H O R I Z O N
Association culturelle et artistique
TEXTES DES LAUREATS
DU GRAND PRIX DE POESIE 2012
DE LA VILLE D’AIX EN PROVENCE
Prix Roi René
Madame Marie-José BERTAUX , de Mons dans la Haute-Garonne, pour « Paroles de Gisante ».
« Vous qui lorgnez de haut nos corps roides et froids,
Nos mains dévotement jointes sur une croix,
Nos fronts muets étreints dans l’étau des couronnes
Et nos bliauts sculptés en longs plis monotones,
Sous les carcans de pierre, entendrez-vous les cœurs
Battre l’ardent rappel des fièvres, des fureurs ?
Savez-vous que je fus duchesse et deux fois reine ?
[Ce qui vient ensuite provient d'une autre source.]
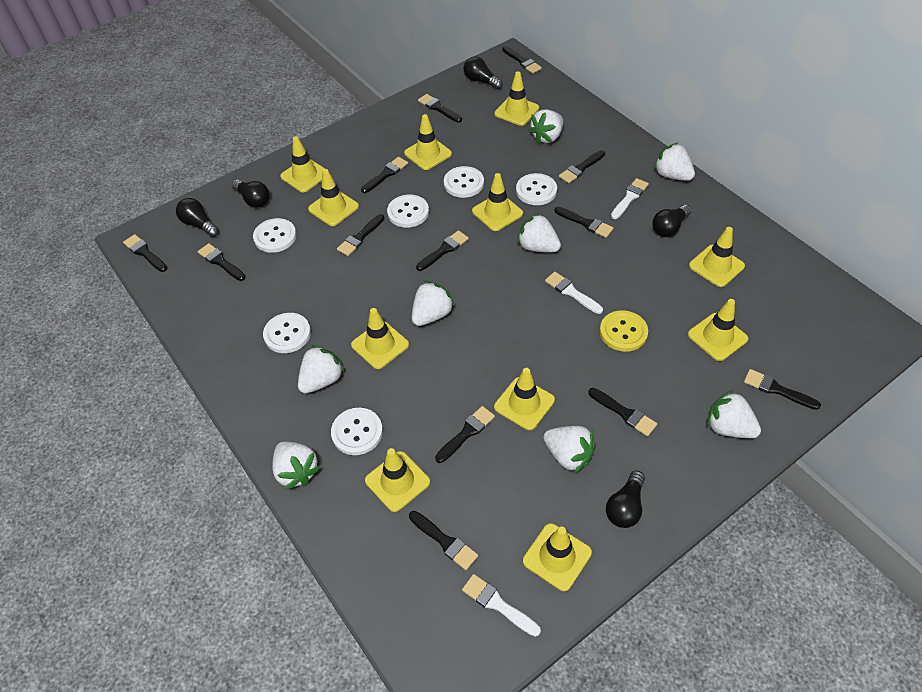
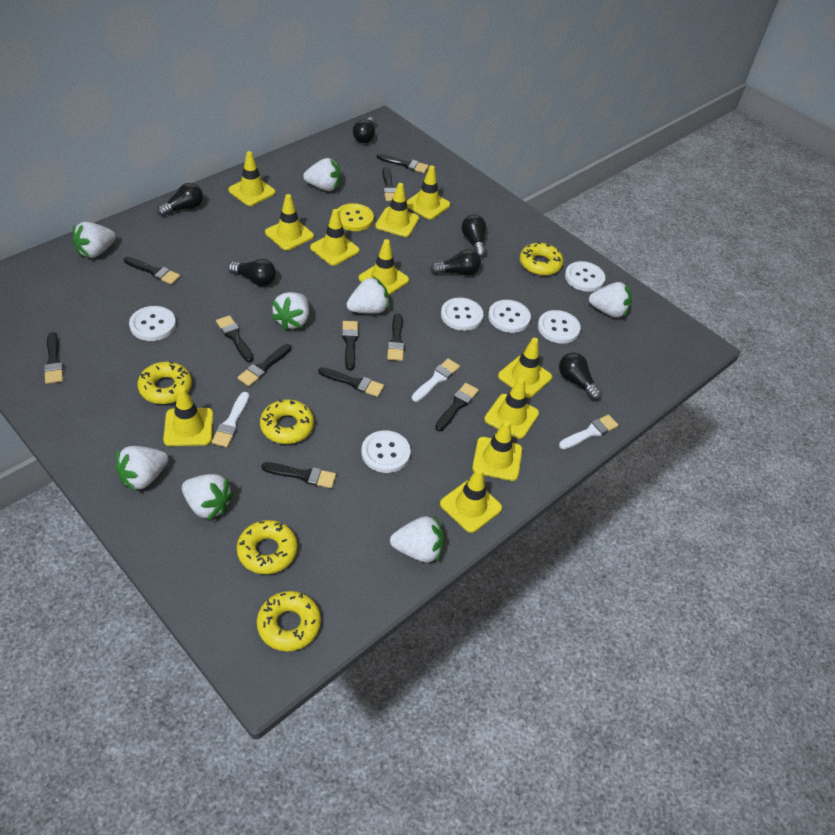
black brush: 13 -> 11
black light bulb: 5 -> 6
yellow donut: 0 -> 5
Que j’osai soulever ma rancoeur souveraine
Contre l’époux qui dort à présent prés de moi,
Pour voir périr aussi mon fils, tout juste roi,
Puis ma bru, vaine veuve aux entrailles stériles ?
Voyez-nous reposer côte à côte, tranquilles,
En paix dans le tombeau comme jamais vivants,
Quand notre orgueil jetait ses cris aux quatre vents !
Ne sommes-nous vraiment qu’un dur poids de carrare
Etendu sous la voûte où le songe s’égare ?
Ou notre âme parfois vient-elle obscurément
Verser à notre ennui son doux chuchotement,
Sous l’éternel regard qui de partout peut-être,
Du vitrail, de l’ogive ou des tréfonds de l’Être,
Voit comme une fragile et frivole entité
Ceux qui sont en ce monde et ceux qui l’ont quitté,
Nous, spectres cuirassés de roc incorruptible,
Et vous, passants d’un jour que le temps prend pour cibles ?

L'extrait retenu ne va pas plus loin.